Die gibt es – aber nur vereinzelt. Das ist normal, wenn viele Menschen zusammenkommen. Dass verschiedene Nationen aufeinandertreffen, hat auch etwas Gutes. Dann isolieren sich einzelne Gruppen aus meiner Erfahrung nicht zu sehr.
Über die Hälfte der Bewohner sind Kinder oder Jugendliche. Konnten sie alle in Schulen untergebracht werden?
Kinder werden auch hier beschult, in zwei Klassen mit jeweils zwölf Kindern. Die Schulen hatten schlichtweg zu wenig eigene Räume zur Verfügung. Insbesondere viele Sinti und Roma wollen ihre Kinder sogar lieber hier unterrichten lassen. Wenn ein Schüler aber ausgesprochen gut ist, schicken wir ihn in die Schule. Wir müssen Eltern zum Teil aber auch überreden, ihre Kinder in der Schule anzumelden. Das wollen nicht alle.

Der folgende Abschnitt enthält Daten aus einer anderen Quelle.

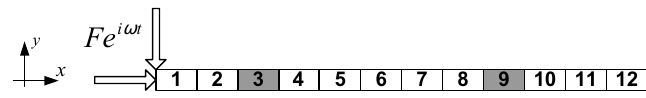
Fig. 1. Beam model excited at the left end by longitudinal and flexural harmonic forces.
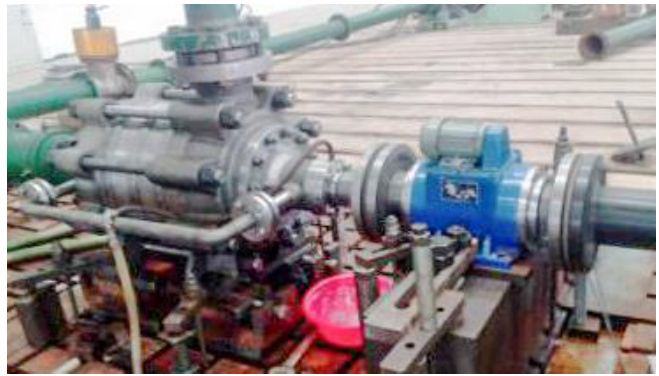
Figure 6. Test site diagram.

Was gehört noch zu ihren Aufgaben?
Wir helfen beim Ausfüllen von Formularen. Viele versuchen, einen Arzt zu finden. Da nutzen wir unsere Kontakte. Mittlerweile konnten fast alle an einen Hausarzt in der Region vermittelt werden. Wir haben auch ein Kinderspielzimmer. Leider schaffen wir ganz oft nicht, das aufzumachen. Eine Aufsicht ist nötig. Deshalb bemühen wir uns gerade, Ehrenamtliche dafür zu gewinnen. Auf uns sind aber schon verschiedene Helfer zugekommen. Noch ist die Solidarität groß. Insgesamt arbeiten wir viel strukturierter als am Anfang. Wir haben uns Laufzettel gemacht, tauschen uns effektiver aus. Im April wurden wir ins kalte Wasser geworfen. Teilweise wurden Anträge doppelt ausgefüllt.
Die Hoffnung ist bekanntlich groß, mit Zuwanderern dem Fachkräftemangel entgegenzuwirken. Schaut man schon in der Flüchtlingsunterkunft nach Arbeitspotenzial?
Es wird bereits herauskristallisiert, wer was kann. Wenn sich beispielsweise eine junge Lehrerin meldet, versuchen wir, sie gleich in Klassen zum Unterrichten zu integrieren. Man bemüht sich ebenso, ausgebildete Fachkräfte wie Ingenieure oder Handwerksmeister zu vermitteln.
Wie attraktiv ist der Landkreis denn für Geflüchtete?
Ich kenne genügend, die die Region mittlerweile als ihre Wahlheimat betrachten. Sie möchten hier auch eine Arbeit finden. Es gibt aber auch viele, die wieder zurück wollen und bis dahin nur eine Sicherung für sich und ihre Kinder anstreben. 2015 wollte ein Großteil der Geflüchteten in größere Städte. Das ist nach meiner Erfahrung jetzt nicht mehr so. Das sind natürlich keine Traumwohnungen in der Unkel-Bräsig-Straße. Aber die Masse hat sich hier nach meiner Kenntnis wohlgefühlt. Sie sind sicher vorm Krieg. Es ist warm. Sie können sich Essen kaufen. Wenn eine Mutter mit vier Kindern in eineinhalb Zimmern wohnt, ist es aber natürlich eng und laut.
Ist das ein häufiger Kritikpunkt?
Ich würde mir manchmal mehr Verständnis wünschen. Wenn eine Familie wegen des Brandes in Friedland von einer möblierten Dreizimmerwohnung mit neun Kindern übergangsweise in zwei Wohnungen mit eineinhalb Räumen ziehen muss, ist das natürlich alles andere als ideal. Aber es ist eine Notsituation. Das denkt sich keiner aus, um jemanden zu drangsalieren.